*TEXT SEGMENT*
----------------------------------------

By Gregory Hale
Cybersecurity awareness is at an all-time high and more companies are coming to the realization an incident that could result in millions of dollars in damages is only a mouse click away. But industry is still at stage where it needs more of an understanding of what to do and when to do it.
“Cyber attacks in the industry are increasing,” said Eric Spiegel, president and chief executive at Siemens USA during Siemens Cybersecurity Growth Series Town Hall meeting at its Cybersecurity Operations Center (CSOC) just outside of Cincinnati, OH, Tuesday. “They are becoming more intense and two thirds of CEOs are saying it is top of mind. Boards are mandating more from companies to secure the business. Cyber is a small market for us (right now), but it is a much more important area for us.”
Spiegel talked about being a part of a contingent that met with President Barack Obama in the White House situation room a little while ago where they had a conversation on the importance of cybersecurity covering all industries, but especially the critical infrastructure.
“The President said this is one of the most serious economic challenges moving forward.”
If the President of the United States understands the importance, industry can’t be too far behind.
“Cybersecurity is an important topic, it is high on the list,” said Rajiv Sivaraman, vice president and head of plant security services. “We are in a stage where (users) are beginning and they are carving out an approach. This is for the top performing companies.”

----------------------------------------

*DATA SHOWN*
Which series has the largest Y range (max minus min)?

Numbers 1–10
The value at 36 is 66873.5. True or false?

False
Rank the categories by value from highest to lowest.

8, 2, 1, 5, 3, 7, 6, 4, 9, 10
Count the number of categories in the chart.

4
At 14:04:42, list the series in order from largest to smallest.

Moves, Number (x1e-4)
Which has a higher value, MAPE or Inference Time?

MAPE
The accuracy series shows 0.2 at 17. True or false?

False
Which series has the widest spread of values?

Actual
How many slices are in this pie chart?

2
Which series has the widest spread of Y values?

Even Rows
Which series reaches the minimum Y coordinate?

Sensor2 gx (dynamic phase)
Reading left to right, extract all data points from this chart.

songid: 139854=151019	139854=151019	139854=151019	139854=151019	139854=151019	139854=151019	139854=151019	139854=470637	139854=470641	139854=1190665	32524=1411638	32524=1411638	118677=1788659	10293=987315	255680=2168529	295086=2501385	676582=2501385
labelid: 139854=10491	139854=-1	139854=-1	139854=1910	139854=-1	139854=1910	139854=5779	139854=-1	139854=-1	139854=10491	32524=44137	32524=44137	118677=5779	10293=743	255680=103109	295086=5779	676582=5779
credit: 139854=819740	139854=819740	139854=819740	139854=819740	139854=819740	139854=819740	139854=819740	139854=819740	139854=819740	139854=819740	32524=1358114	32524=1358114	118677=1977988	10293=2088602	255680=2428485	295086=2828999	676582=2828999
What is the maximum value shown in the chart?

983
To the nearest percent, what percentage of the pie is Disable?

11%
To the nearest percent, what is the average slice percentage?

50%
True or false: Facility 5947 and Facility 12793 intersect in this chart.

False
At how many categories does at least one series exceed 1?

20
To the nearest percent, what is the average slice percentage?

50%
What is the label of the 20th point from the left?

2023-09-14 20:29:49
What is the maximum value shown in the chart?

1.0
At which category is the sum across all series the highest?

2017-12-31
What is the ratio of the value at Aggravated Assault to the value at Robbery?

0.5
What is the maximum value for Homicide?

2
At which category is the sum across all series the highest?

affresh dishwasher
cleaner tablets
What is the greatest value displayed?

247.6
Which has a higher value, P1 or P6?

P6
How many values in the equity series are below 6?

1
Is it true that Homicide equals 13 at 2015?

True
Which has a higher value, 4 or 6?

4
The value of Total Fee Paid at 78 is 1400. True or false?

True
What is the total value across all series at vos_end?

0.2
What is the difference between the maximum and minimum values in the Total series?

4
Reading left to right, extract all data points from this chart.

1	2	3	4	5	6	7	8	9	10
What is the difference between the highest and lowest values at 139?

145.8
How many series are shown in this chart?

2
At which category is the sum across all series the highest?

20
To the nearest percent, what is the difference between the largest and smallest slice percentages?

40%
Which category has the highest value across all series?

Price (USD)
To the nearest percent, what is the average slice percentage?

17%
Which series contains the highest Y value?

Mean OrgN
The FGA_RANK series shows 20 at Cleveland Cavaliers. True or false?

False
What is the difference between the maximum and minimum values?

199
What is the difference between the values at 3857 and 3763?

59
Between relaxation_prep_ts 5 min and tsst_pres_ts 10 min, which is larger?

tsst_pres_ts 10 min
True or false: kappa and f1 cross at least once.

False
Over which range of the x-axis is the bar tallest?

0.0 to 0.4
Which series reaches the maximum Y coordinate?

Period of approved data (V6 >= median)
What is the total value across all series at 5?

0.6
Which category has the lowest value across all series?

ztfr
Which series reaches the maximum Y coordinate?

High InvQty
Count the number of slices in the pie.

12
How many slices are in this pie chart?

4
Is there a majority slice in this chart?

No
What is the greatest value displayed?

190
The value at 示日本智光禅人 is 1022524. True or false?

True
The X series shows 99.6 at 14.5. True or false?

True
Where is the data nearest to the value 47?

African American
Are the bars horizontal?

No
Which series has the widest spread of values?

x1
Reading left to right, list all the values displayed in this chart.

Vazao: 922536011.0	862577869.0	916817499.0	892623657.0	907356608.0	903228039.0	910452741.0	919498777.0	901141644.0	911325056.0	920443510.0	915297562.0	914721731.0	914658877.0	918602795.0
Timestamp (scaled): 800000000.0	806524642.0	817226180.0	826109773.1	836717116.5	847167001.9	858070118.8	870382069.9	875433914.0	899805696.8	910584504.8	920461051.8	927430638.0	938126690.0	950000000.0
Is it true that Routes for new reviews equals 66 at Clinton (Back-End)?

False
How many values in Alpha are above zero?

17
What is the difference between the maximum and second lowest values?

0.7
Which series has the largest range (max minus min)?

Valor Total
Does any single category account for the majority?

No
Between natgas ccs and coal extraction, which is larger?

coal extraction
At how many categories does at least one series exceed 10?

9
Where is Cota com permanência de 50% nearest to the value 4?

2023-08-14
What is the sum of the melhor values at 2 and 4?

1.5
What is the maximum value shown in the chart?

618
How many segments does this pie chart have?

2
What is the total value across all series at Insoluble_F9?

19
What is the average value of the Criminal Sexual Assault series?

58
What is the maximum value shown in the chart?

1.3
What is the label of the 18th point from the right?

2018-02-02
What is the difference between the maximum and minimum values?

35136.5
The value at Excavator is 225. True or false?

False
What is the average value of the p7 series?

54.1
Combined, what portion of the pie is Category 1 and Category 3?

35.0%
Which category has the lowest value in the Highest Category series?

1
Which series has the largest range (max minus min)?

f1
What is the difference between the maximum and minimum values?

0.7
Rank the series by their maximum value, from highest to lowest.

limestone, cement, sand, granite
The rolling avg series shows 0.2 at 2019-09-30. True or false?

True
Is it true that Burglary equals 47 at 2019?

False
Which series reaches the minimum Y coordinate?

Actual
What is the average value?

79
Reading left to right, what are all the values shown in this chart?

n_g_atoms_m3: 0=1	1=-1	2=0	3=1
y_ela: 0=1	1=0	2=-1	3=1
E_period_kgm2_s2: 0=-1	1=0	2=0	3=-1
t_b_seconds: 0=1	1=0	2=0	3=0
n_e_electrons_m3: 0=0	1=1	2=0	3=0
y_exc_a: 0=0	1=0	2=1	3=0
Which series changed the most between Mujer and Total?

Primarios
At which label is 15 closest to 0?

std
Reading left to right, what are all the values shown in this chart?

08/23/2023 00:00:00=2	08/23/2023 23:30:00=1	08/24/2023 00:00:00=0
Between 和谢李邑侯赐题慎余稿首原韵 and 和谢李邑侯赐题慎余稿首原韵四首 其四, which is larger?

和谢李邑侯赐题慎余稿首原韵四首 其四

----------------------------------------

*WHAT TO PRODUCE*
Rewrite the Siemens cybersecurity text, everything from "Spiegel talked about" down to "too far behind.", with "serious" changed to "pressing". The rows after the text are separate material.

*EXERCISE OUTPUT*
Spiegel talked about being a part of a contingent that met with President Barack Obama in the White House situation room a little while ago where they had a conversation on the importance of cybersecurity covering all industries, but especially the critical infrastructure.
“The President said this is one of the most pressing economic challenges moving forward.”
If the President of the United States understands the importance, industry can’t be too far behind.